◆ Written task
Copy out all of the records, exactly as they appear.

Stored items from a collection
◇ ◇ ◇ ◇
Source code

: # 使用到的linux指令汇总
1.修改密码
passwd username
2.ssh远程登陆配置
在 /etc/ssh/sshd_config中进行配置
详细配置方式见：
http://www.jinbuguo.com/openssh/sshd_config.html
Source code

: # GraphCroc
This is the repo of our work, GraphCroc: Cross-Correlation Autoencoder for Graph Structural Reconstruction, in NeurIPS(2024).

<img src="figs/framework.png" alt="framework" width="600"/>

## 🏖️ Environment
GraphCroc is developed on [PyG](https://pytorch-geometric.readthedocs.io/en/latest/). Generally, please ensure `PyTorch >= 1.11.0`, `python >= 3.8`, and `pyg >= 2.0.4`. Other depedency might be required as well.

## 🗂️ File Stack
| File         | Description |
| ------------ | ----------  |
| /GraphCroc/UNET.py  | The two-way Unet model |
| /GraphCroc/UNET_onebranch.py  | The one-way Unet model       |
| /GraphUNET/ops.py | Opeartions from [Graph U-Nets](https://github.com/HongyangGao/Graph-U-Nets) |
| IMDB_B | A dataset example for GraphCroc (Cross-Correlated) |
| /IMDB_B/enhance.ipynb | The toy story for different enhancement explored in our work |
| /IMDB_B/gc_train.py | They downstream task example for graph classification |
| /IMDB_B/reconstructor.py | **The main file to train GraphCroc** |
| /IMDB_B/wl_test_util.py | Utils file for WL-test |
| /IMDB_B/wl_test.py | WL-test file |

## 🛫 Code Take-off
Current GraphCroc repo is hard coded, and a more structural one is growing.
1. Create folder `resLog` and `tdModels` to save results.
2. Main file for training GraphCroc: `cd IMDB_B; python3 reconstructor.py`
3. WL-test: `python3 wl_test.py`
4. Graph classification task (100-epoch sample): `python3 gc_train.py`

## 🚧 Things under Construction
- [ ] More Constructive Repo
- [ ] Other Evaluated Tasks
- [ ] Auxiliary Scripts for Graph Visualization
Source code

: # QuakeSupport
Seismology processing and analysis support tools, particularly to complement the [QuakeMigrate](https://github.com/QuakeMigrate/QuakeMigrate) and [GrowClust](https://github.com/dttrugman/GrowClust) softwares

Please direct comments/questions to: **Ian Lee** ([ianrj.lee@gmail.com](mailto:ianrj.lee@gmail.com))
◇ ◇ ◇ ◇
◆ Exercise answer
Source code

: # 使用到的linux指令汇总
1.修改密码
passwd username
2.ssh远程登陆配置
在 /etc/ssh/sshd_config中进行配置
详细配置方式见：
http://www.jinbuguo.com/openssh/sshd_config.html
Source code

: # GraphCroc
This is the repo of our work, GraphCroc: Cross-Correlation Autoencoder for Graph Structural Reconstruction, in NeurIPS(2024).

<img src="figs/framework.png" alt="framework" width="600"/>

## 🏖️ Environment
GraphCroc is developed on [PyG](https://pytorch-geometric.readthedocs.io/en/latest/). Generally, please ensure `PyTorch >= 1.11.0`, `python >= 3.8`, and `pyg >= 2.0.4`. Other depedency might be required as well.

## 🗂️ File Stack
| File         | Description |
| ------------ | ----------  |
| /GraphCroc/UNET.py  | The two-way Unet model |
| /GraphCroc/UNET_onebranch.py  | The one-way Unet model       |
| /GraphUNET/ops.py | Opeartions from [Graph U-Nets](https://github.com/HongyangGao/Graph-U-Nets) |
| IMDB_B | A dataset example for GraphCroc (Cross-Correlated) |
| /IMDB_B/enhance.ipynb | The toy story for different enhancement explored in our work |
| /IMDB_B/gc_train.py | They downstream task example for graph classification |
| /IMDB_B/reconstructor.py | **The main file to train GraphCroc** |
| /IMDB_B/wl_test_util.py | Utils file for WL-test |
| /IMDB_B/wl_test.py | WL-test file |

## 🛫 Code Take-off
Current GraphCroc repo is hard coded, and a more structural one is growing.
1. Create folder `resLog` and `tdModels` to save results.
2. Main file for training GraphCroc: `cd IMDB_B; python3 reconstructor.py`
3. WL-test: `python3 wl_test.py`
4. Graph classification task (100-epoch sample): `python3 gc_train.py`

## 🚧 Things under Construction
- [ ] More Constructive Repo
- [ ] Other Evaluated Tasks
- [ ] Auxiliary Scripts for Graph Visualization
Source code

: # QuakeSupport
Seismology processing and analysis support tools, particularly to complement the [QuakeMigrate](https://github.com/QuakeMigrate/QuakeMigrate) and [GrowClust](https://github.com/dttrugman/GrowClust) softwares

Please direct comments/questions to: **Ian Lee** ([ianrj.lee@gmail.com](mailto:ianrj.lee@gmail.com))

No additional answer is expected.